## DOCUMENT SEGMENT
+++
In 1909, an ascendant San Diego began plans to celebrate the opening of the Panama Canal, an engineering triumph that signaled the United States’ political and technical dominance over the Western Hemisphere. The proposed Panama-California Exposition would announce San Diego on the global stage, hosting pavilions from around the world and introducing other nations to the closest American Pacific port to the new canal. Celebrated architects Bertram Goodhue and Irving Gill were called in to design the festival, which, in keeping with the fairgrounds of Chicago’s Columbian Exposition, the Crystal Palace of the British Great Exhibition and the Eiffel Tower of Paris’s Exposition Universelle, would put a glamorous face to the growing city.

But what style would be fit for an ambitious American metropolis, one poised to be a base for the expansion of the American empire? Not Beaux-Arts classicism and all its connotations of the sleepy Old World, but something local, vital, a nod to the regal missions of California, the majestic plazas of towns from Tecate to Texas and the opulent cathedral of Mexico City. These architects decided that, to celebrate itself, this American city would dress up as Mexico.

Panama-California Exposition, San Diego, Calif.; via LA Times

While today many within America favor building a wall to separate the U.S. from its southern neighbor, at the time of the Exposition, San Diego and the rest of the American southwest were less than a century removed from its Mexican past. It was only in 1848 that Mexico surrendered an enormous swath of land to the U.S. and suddenly thousands of Mexicans, along with their culture and architecture, became American. The self-confident America of 1910 had manifested its destiny, had spanned a continent, had conquered the land itself, and it seemed to look to its southern neighbor as a source of friendly exoticism and a nonthreatening history that could be claimed as America’s own.

California Bell Tower, San Diego, Calif.; images via The Wolfsonian-Florida International University andBalboa Park

The buildings of the Panama-California Exposition were extremely well-received by the public and by influential visitors like Theodore Roosevelt. Many of the temporary structures were converted for permanent use and still stand as some of the signature buildings of San Diego today. The San Diego Museum of Man, California Bell Tower, Casa del Prado Theater and others around Balboa Park remain in all of their florid, baroque Catholic glory so different from any of the English Colonial, Classical or Gothic Revival monuments of the East Coast.
+++
## DATA EXCERPT

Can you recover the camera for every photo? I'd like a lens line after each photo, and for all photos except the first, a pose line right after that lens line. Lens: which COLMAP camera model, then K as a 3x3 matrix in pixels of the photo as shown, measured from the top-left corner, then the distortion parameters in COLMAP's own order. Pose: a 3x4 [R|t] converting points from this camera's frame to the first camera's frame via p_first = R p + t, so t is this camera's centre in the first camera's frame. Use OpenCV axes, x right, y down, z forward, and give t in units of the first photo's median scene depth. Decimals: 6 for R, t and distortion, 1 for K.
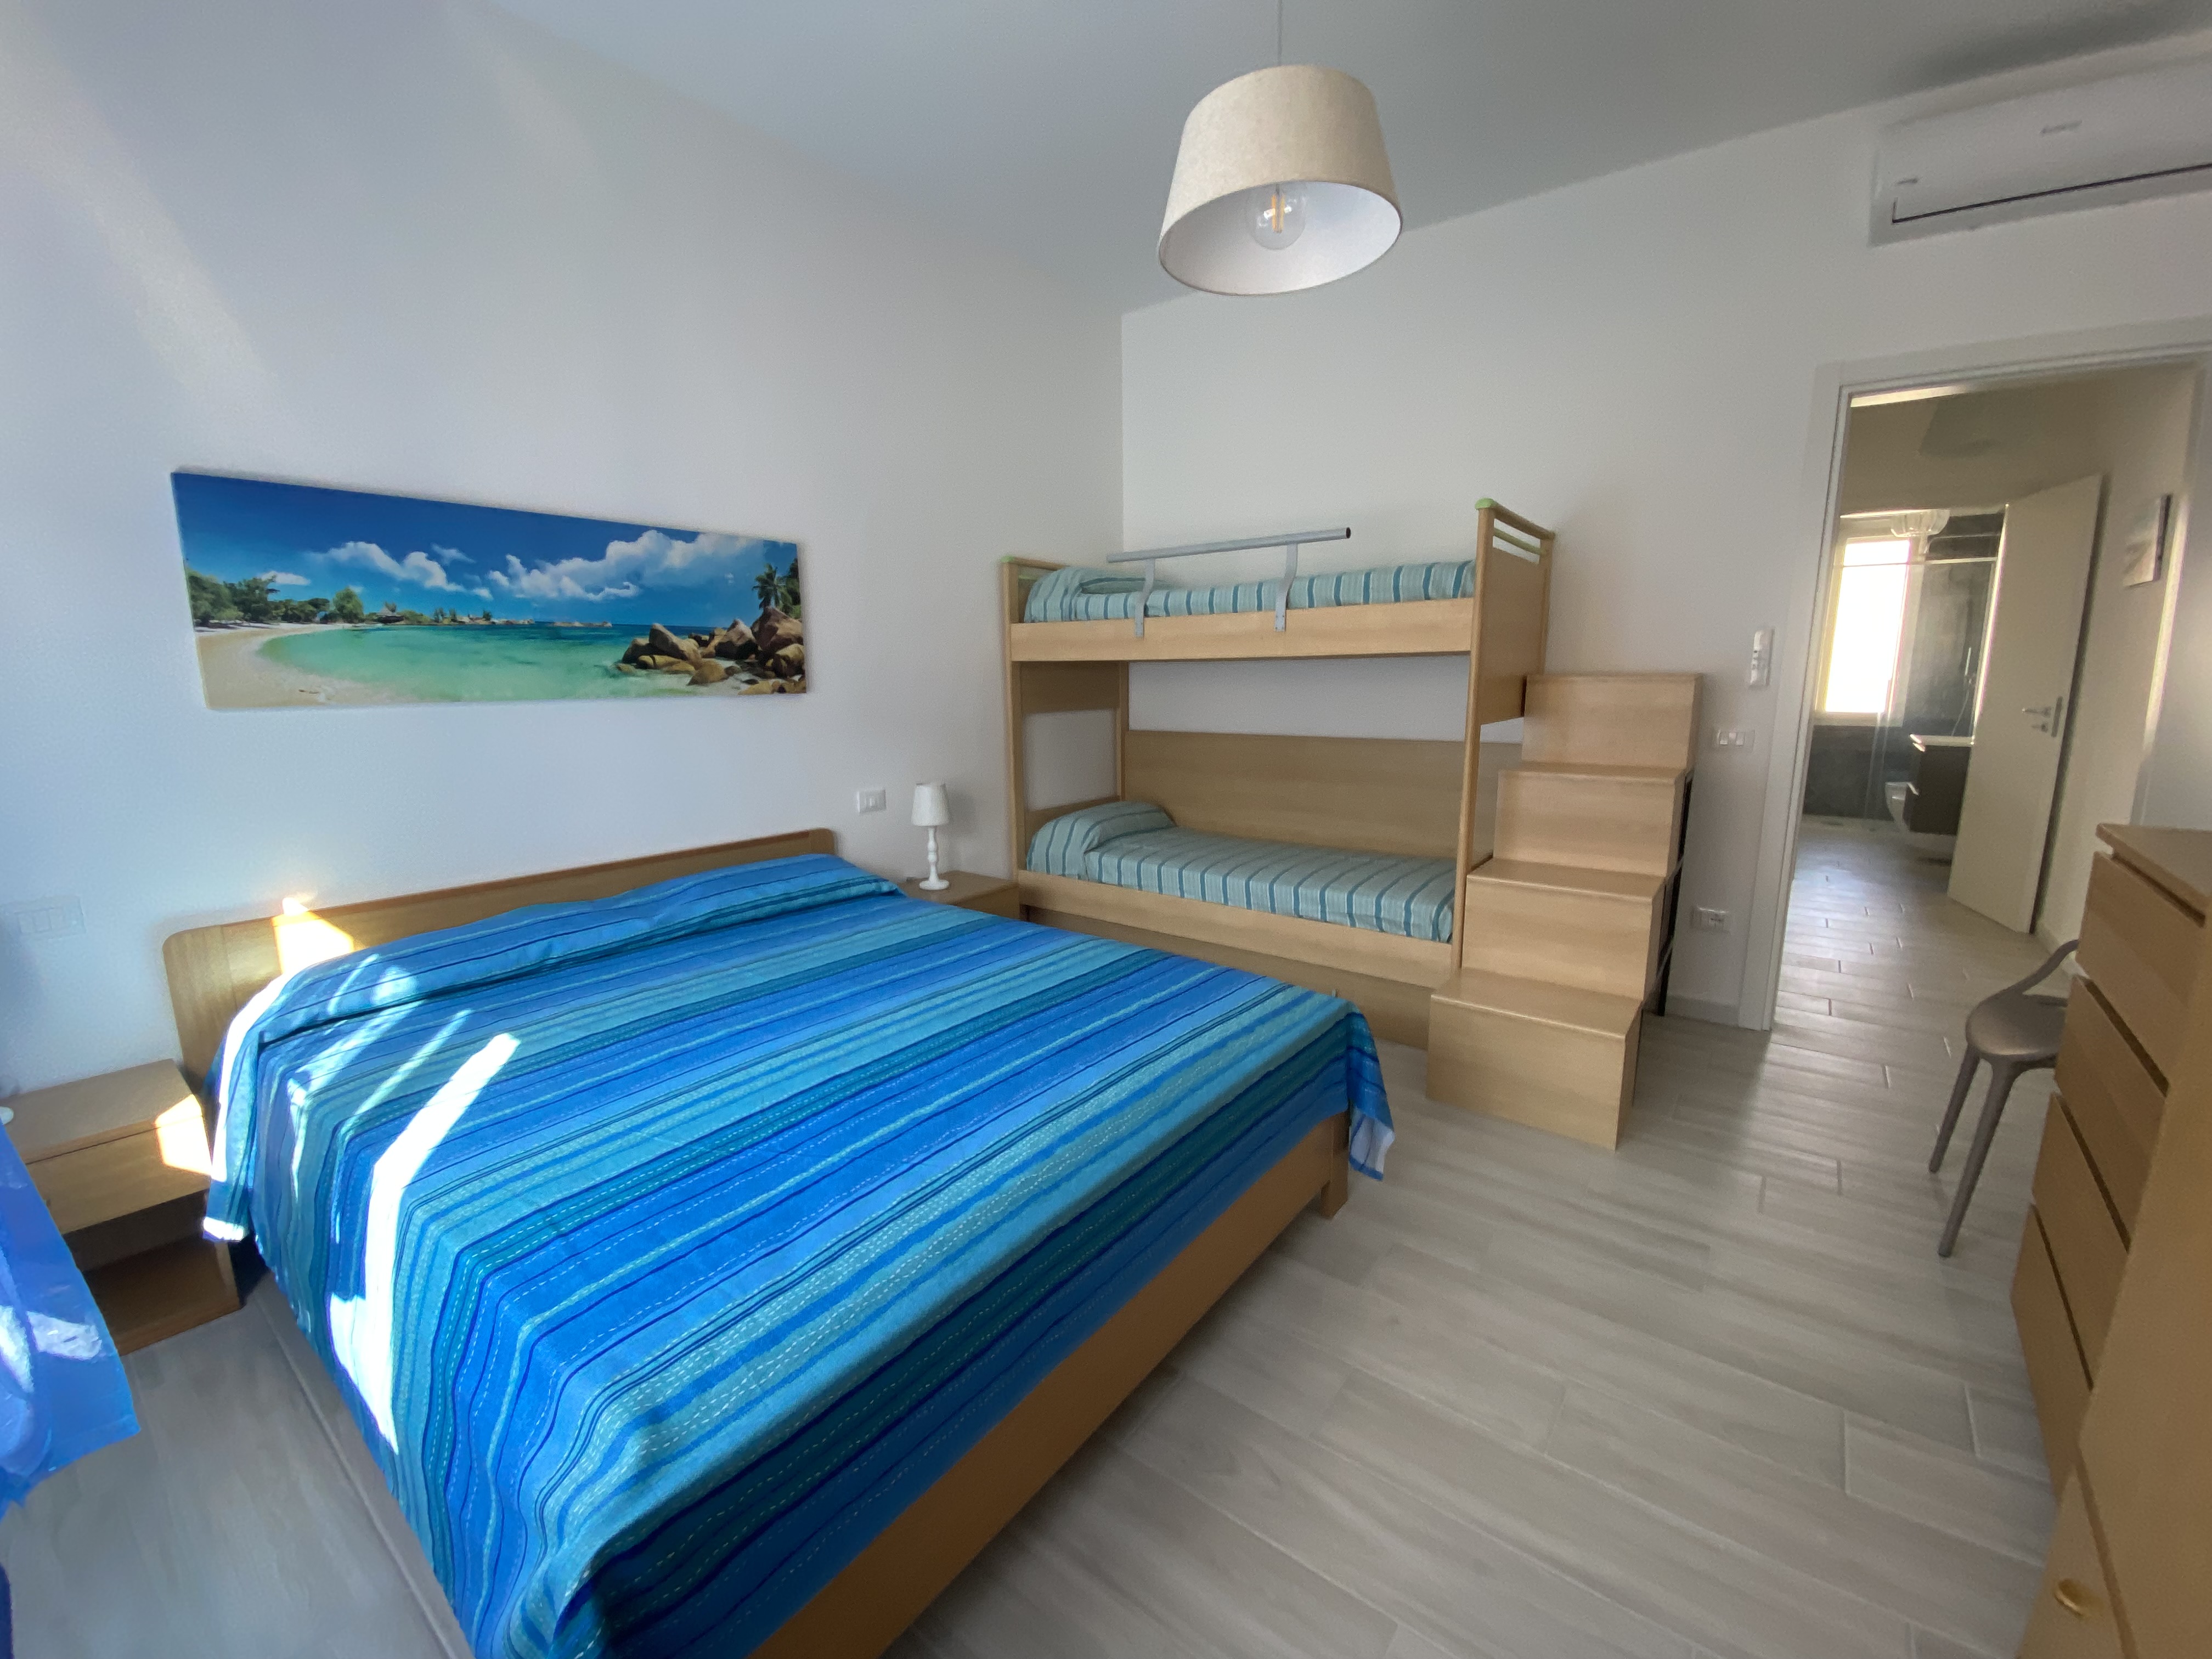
lens RADIAL K [[894.6, 0, 1108.9], [0, 894.6, 821.1], [0, 0, 1]] dist [-0.000148, -0.009587]
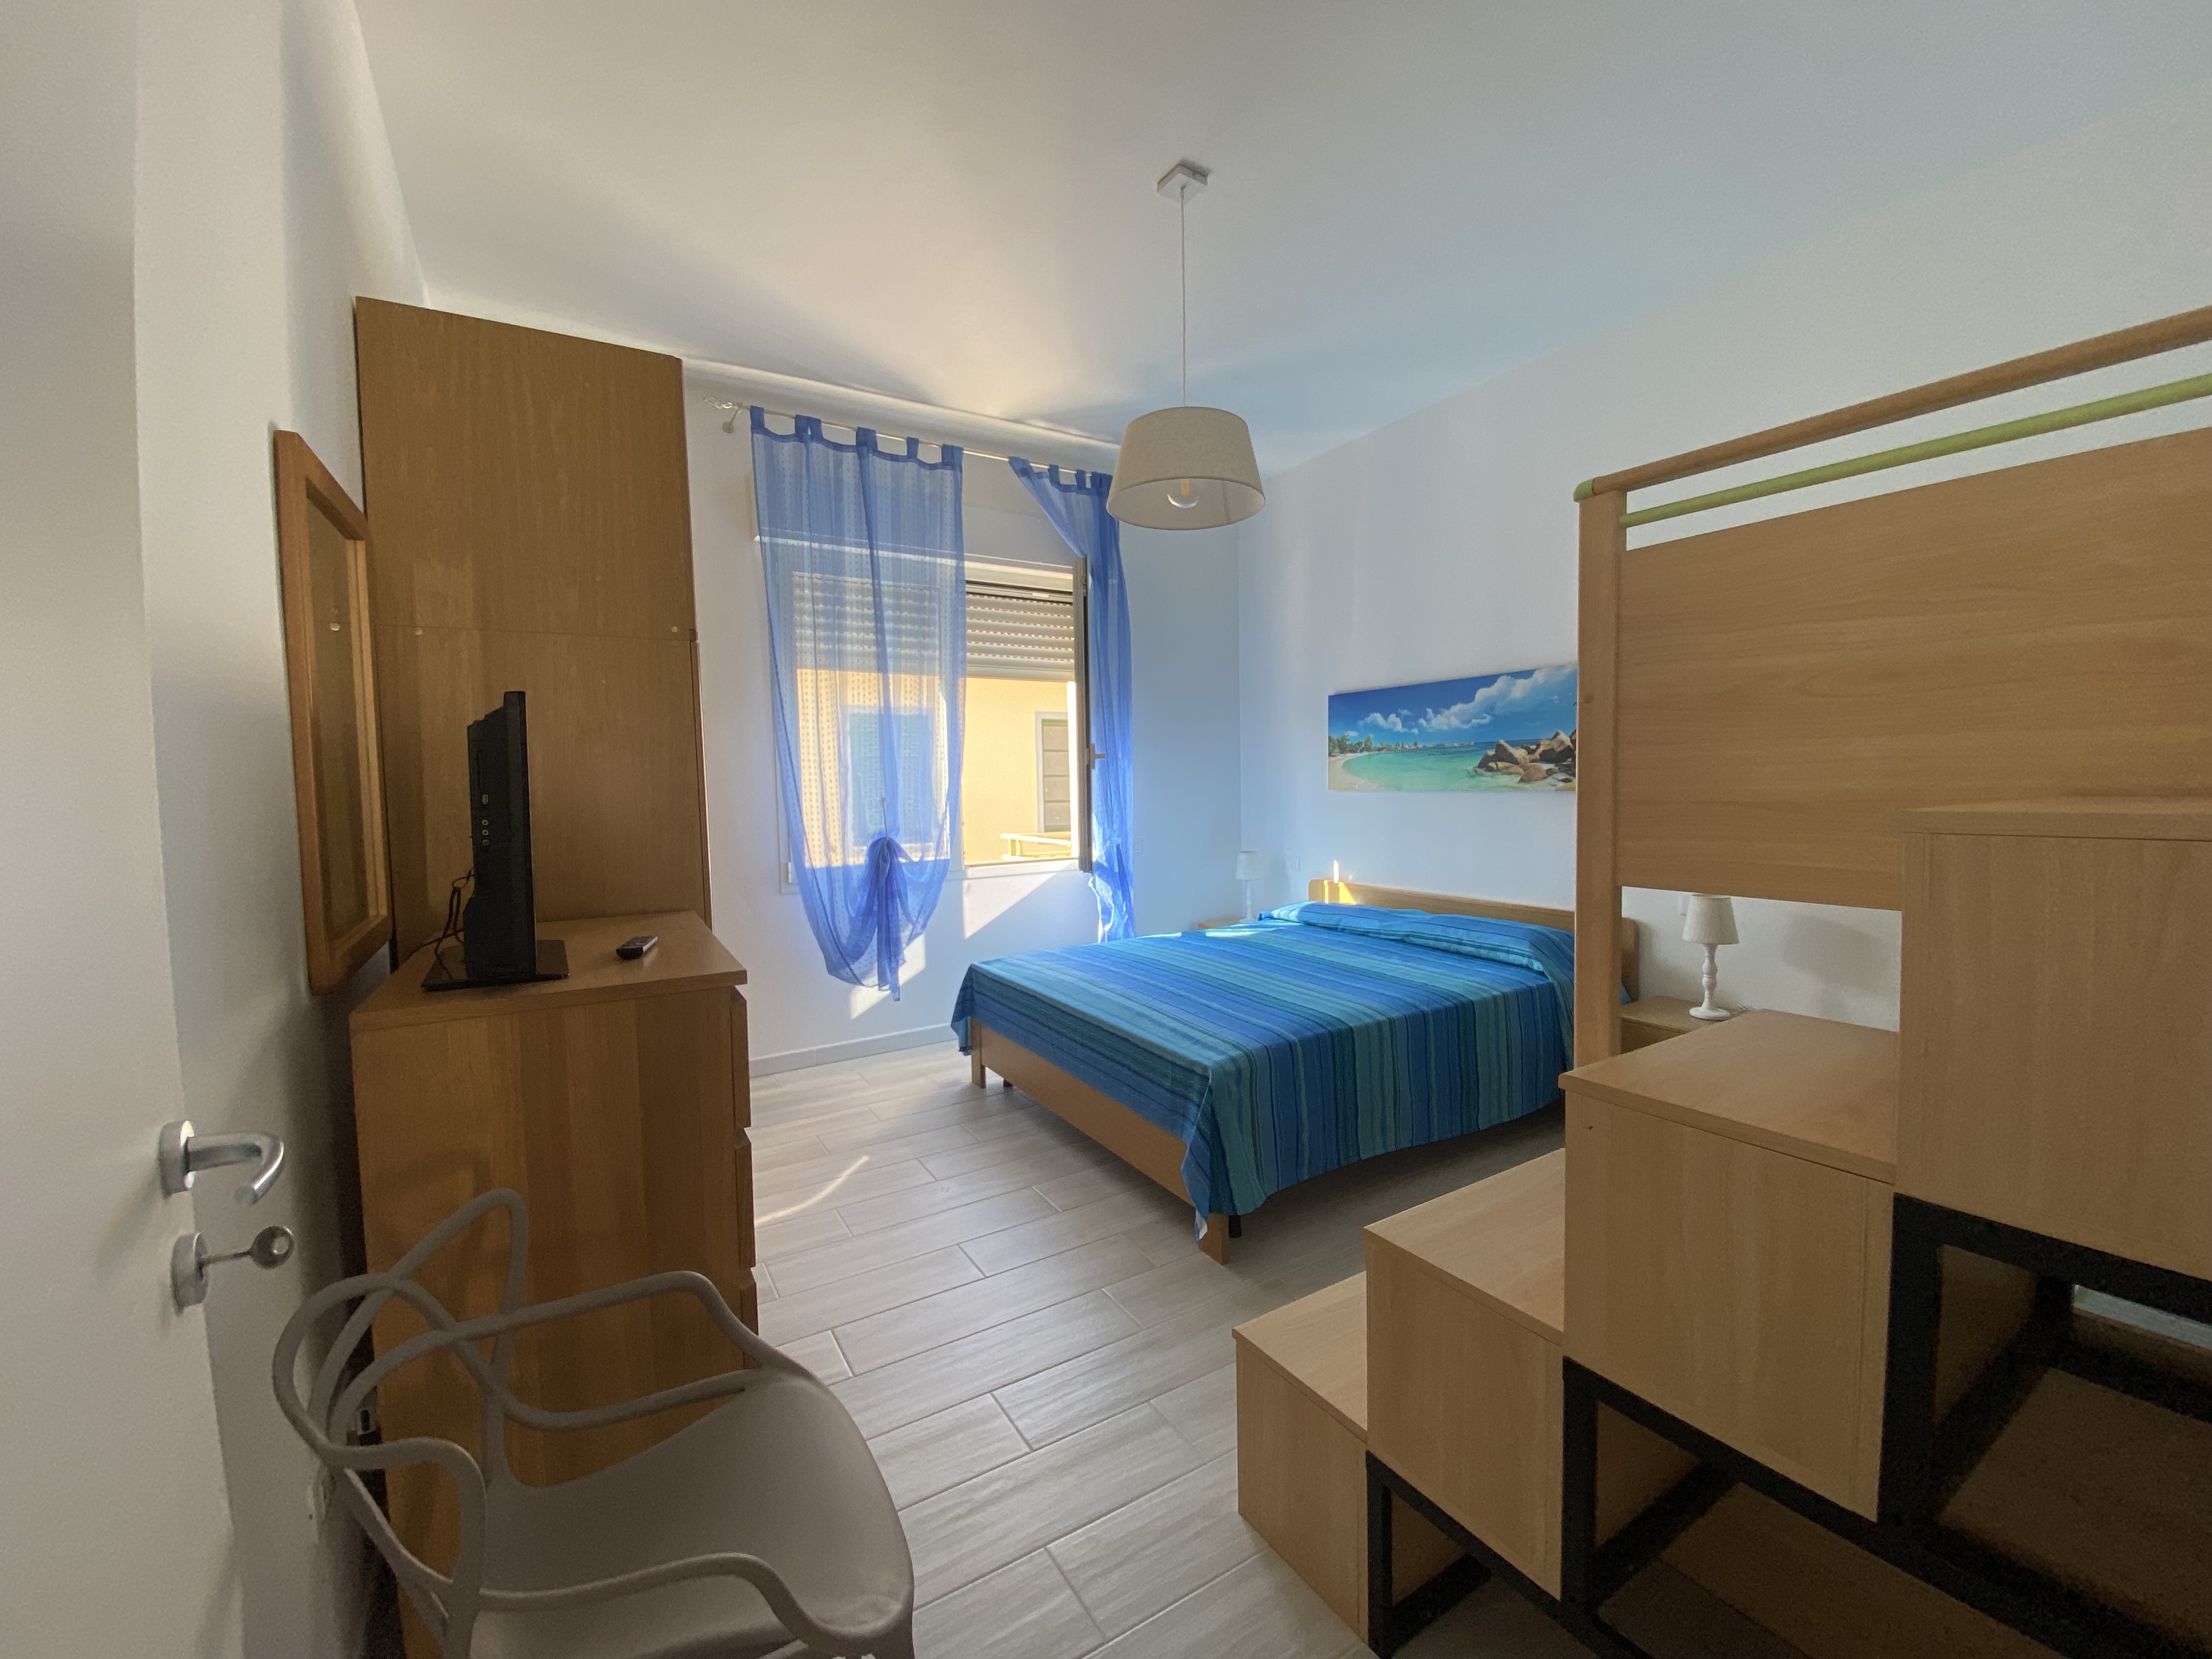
lens RADIAL K [[894.6, 0, 1108.9], [0, 894.6, 821.1], [0, 0, 1]] dist [-0.000148, -0.009587]
pose [[-0.366519, 0.056655, -0.928684, 1.084429], [-0.130455, 0.985155, 0.111586, -0.176711], [0.921220, 0.162050, -0.353687, 0.981096]]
+++
## GOAL OF THE EXERCISE
Please write out the San Diego exposition passage from "Panama-California Exposition, San" up to and including "as America’s own.", switching "southern neighbor" to "neighbor to the south". The listing was drawn from a different source.

## PROBLEM SOLUTION
Panama-California Exposition, San Diego, Calif.; via LA Times

While today many within America favor building a wall to separate the U.S. from its neighbor to the south, at the time of the Exposition, San Diego and the rest of the American southwest were less than a century removed from its Mexican past. It was only in 1848 that Mexico surrendered an enormous swath of land to the U.S. and suddenly thousands of Mexicans, along with their culture and architecture, became American. The self-confident America of 1910 had manifested its destiny, had spanned a continent, had conquered the land itself, and it seemed to look to its neighbor to the south as a source of friendly exoticism and a nonthreatening history that could be claimed as America’s own.